One example from the aged care system underscores the spitefulness in this discrimination: where a member of an opposite-sex couple is incapacitated and requires nursing home care, the family home is not counted in the means test for an accommodation bond. But if one member of a same-sex couple requires residential nursing care, that person’s share of the family home is treated as an asset. This means if one partner becomes incapacitated, the other would have to sell the house to pay the nursing home bond.

There is likely to be plenty of time to fix this problem before it affects us, if ever. But it’s happening to other couples right now.

Two men living together as a couple is completely lawful and commonplace in this country, so when I say we are an everyday middle-aged couple in all but one respect, I’m not referring to the fact that we’re both men. For us the critical difference is that opposite-sex couples don’t find themselves under attack because of whom they live with.

I’ve lived in five countries, being open about my sexuality to varying degrees, but the only place I’ve been the target of homophobic behaviour is in Australia. For most of the last five years we have been the object of anti-gay harassment from a former neighbour. Discussion, mediation, an AVO - even his moving out of the neighbourhood - haven’t stopped the attacks. The police have been very supportive, but they can’t act unless our tormentor slips up in front of a witness.

I’m not so naïve as to confuse coincidence with cause, but it was notable that our former neighbour’s worst behaviour took place while our Federal Parliament was discussing and enacting the amendments to the Marriage Act in 2004.

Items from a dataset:
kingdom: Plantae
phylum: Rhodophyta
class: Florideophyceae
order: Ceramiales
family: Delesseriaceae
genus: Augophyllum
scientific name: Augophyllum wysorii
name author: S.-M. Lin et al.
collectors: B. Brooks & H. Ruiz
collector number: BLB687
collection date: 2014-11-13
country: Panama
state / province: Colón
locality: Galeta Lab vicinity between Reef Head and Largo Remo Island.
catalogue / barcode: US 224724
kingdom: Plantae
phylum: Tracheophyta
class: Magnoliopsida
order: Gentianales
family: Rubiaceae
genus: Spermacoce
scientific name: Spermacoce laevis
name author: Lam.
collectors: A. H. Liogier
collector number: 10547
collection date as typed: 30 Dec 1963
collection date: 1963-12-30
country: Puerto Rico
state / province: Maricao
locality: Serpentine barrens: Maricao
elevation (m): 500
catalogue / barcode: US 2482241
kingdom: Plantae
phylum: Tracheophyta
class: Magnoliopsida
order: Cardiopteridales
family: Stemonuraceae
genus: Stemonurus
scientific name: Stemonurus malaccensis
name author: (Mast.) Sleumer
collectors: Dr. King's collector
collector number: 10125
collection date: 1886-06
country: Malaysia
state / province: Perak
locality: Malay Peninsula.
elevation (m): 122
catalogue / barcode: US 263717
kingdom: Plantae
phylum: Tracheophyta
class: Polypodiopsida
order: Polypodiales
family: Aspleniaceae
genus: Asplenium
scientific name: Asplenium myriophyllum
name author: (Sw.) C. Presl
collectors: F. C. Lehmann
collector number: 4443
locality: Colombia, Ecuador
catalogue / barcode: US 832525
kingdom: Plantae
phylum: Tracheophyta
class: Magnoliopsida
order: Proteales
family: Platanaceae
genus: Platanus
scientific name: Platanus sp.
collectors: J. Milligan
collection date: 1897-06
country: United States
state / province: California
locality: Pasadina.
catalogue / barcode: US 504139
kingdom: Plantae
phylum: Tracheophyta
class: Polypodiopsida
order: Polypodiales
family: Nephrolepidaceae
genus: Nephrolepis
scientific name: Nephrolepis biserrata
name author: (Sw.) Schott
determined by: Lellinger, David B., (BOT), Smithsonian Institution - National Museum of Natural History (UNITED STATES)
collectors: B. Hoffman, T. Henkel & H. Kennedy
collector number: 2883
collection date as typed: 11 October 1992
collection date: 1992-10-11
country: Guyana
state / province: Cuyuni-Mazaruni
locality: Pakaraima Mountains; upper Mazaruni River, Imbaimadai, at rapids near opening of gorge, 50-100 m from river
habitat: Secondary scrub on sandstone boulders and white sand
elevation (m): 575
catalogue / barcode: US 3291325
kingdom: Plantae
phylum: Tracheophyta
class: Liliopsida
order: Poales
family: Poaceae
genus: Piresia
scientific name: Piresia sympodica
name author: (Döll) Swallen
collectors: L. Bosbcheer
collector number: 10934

* Directions: Could you transcribe the entire passage on discrimination against same-sex couples, word for word? These items were drawn from a different source than the passage.

* Expected answer:
One example from the aged care system underscores the spitefulness in this discrimination: where a member of an opposite-sex couple is incapacitated and requires nursing home care, the family home is not counted in the means test for an accommodation bond. But if one member of a same-sex couple requires residential nursing care, that person’s share of the family home is treated as an asset. This means if one partner becomes incapacitated, the other would have to sell the house to pay the nursing home bond.

There is likely to be plenty of time to fix this problem before it affects us, if ever. But it’s happening to other couples right now.

Two men living together as a couple is completely lawful and commonplace in this country, so when I say we are an everyday middle-aged couple in all but one respect, I’m not referring to the fact that we’re both men. For us the critical difference is that opposite-sex couples don’t find themselves under attack because of whom they live with.

I’ve lived in five countries, being open about my sexuality to varying degrees, but the only place I’ve been the target of homophobic behaviour is in Australia. For most of the last five years we have been the object of anti-gay harassment from a former neighbour. Discussion, mediation, an AVO - even his moving out of the neighbourhood - haven’t stopped the attacks. The police have been very supportive, but they can’t act unless our tormentor slips up in front of a witness.

I’m not so naïve as to confuse coincidence with cause, but it was notable that our former neighbour’s worst behaviour took place while our Federal Parliament was discussing and enacting the amendments to the Marriage Act in 2004.